Jingle mail, Jingle mail, Jingle all the way...
One of the new phenomenas of the current housing market is "jingle mail" - people who are simply mailing back the bank the keys to their house and walking away. Others are going even further - living in their houses, without making mortgage payments, until the bank kicks them out. The Consumerist has one such story of a family waiting to get kicked out while bragging about how they are saving the money they would otherwise spend on mortgage payments and spending it on dinners out.
Judging from the number of comments, this is a subject that evokes strong feelings on both sides. Some side with the banks - these people took out a mortgage, knew the terms, and said they would pay, and now they aren't, and thus are being unethical (or to use the vernacular of some Consumerist commenters, are douches). Others argue that they are only being rational - their contracts said if they didn't pay, they would lose their houses, and they are doing exactly that. They are being rational and not making payments on a house that is worth less than they paid for it. Why should they pay the mortgage - what's wrong with walking away from a bad investment?

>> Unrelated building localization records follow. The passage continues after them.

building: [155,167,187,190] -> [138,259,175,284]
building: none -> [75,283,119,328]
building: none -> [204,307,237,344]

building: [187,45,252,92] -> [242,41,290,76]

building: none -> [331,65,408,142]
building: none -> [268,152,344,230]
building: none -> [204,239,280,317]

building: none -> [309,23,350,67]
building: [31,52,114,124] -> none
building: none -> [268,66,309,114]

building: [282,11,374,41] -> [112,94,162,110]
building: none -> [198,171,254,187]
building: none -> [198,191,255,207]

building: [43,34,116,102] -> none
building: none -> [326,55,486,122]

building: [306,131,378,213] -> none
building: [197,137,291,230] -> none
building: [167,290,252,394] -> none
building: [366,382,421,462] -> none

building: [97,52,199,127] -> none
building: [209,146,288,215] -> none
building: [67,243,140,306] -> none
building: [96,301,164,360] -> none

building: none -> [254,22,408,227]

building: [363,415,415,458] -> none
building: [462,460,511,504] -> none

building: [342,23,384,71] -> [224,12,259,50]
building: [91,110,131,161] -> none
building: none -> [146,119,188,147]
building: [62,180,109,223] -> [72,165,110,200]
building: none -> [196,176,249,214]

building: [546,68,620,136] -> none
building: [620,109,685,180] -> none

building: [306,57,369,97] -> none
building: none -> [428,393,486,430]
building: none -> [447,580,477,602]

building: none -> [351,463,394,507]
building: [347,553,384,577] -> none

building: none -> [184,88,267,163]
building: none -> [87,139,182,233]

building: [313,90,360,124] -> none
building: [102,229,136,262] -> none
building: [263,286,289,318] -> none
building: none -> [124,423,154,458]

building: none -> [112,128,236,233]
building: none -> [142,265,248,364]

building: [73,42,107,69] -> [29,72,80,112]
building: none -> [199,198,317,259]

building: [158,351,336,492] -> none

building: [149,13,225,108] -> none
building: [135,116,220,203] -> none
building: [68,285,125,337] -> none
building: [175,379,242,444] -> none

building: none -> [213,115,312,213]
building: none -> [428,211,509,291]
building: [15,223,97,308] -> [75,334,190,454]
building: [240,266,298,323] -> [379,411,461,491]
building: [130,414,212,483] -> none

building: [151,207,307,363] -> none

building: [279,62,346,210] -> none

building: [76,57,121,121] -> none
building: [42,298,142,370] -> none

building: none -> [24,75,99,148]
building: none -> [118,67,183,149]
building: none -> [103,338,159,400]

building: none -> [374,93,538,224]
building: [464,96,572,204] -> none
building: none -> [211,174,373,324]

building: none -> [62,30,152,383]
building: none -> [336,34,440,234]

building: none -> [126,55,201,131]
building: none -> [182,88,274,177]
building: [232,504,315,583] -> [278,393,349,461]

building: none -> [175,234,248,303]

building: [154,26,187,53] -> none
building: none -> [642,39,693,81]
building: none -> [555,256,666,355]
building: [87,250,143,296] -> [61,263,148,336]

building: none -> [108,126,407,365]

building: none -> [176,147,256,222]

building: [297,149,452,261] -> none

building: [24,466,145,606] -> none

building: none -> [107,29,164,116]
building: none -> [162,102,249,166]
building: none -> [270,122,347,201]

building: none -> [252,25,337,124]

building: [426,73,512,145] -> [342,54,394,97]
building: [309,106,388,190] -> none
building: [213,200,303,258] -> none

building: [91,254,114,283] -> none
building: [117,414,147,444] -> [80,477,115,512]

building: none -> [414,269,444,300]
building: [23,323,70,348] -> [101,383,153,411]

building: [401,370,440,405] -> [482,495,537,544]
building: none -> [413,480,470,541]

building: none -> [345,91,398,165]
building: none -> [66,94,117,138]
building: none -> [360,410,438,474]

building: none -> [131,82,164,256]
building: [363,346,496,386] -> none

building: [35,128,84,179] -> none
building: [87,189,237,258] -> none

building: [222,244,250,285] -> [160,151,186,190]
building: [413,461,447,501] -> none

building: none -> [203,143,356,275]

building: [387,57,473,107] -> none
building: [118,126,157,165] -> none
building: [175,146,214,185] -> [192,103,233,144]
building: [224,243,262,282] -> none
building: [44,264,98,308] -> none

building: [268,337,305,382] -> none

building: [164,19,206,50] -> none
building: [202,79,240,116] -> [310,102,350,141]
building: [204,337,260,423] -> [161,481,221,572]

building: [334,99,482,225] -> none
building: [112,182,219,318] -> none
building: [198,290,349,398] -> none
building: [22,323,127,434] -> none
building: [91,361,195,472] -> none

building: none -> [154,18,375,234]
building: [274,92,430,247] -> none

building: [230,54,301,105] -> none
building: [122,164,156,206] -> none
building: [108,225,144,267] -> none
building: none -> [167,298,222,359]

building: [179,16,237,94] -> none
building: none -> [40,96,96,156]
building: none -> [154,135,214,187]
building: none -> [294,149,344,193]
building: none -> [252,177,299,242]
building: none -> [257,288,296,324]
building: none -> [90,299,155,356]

I can understand the logic of walking away, although I suspect they may regret it after it royally screws up their credit. But the problem is that while what they do may be the rational thing, people doing what they are doing will long-term make the housing market worse off, home ownership harder and more expensive, and people who do think it is sleazy to not pay your bills worse off.
The problem is that, until the last year or two, the mortgage market operated under a number of assumptions - the main one being that people seldom let their houses be foreclosed on. The theory was that people would let other bills go unpaid, run up their credit cards, turn off their cable, and otherwise do whatever it took to make sure that their mortgage got paid off. That is part of the reason that mortgage interest is usually really cheap - because it's low risk. The other reason, of course, is that it's secured by a house.
In the last year or so, this has changed. People are looking at the houses they've bought less as a residence, a home, something they don't want to lose, and more like a stock they bought on margin - if it goes up, great, pocket the money, but if it goes down, walk away. That risk is why it's generally expensive to buy stock on margin.
Mortgages will become the same way - they will become considerably more expensive to reflect the fact that they are riskier. Which means fewer mortgages, fewer homeowners, and lower prices for houses because they will have more sellers chasing fewer buyers.
This is what economists would call the tragedy of the commons, named after the public commons where sheep grazed in the years where it was normal to have sheep. Because it was public property, people overgrazed, which is bad - but since the benefit went to the sheep owner, but the cost was born by the community, it happened even though it made everyone worse off long-term.
The same is happening with mortgages. It's in the self-interest, at least by their calculations, to walk away from their houses. It benefits them. But long-term, this behavior will make people worse off - and it will make those who actually bought houses they can afford, and are paying their bills instead of walking away, far worse off.
One thing I would love to see happen is for states to hold people responsible for the difference between what their house sells for and what they owe on it. Some states, including California, are no-recourse, which means that you can mail your keys back and the bank can't come after you - which means people who bought houses with ARMS, negative amortization loans, or home equity loans are walking off scott-free.
Sure, banks and mortgage brokers made some stupid loans. But ultimately, banks didn't pay for those fancy buildings and those chained-down pens and those digital time-and-temperature signs by losing money on loans. They will make loans more expensive and harder to get to make up for it, and the honest consumer - the one who pays their mortgage, even though they know that at present they probably owe more than they could get for their house, are the ones who get screwed.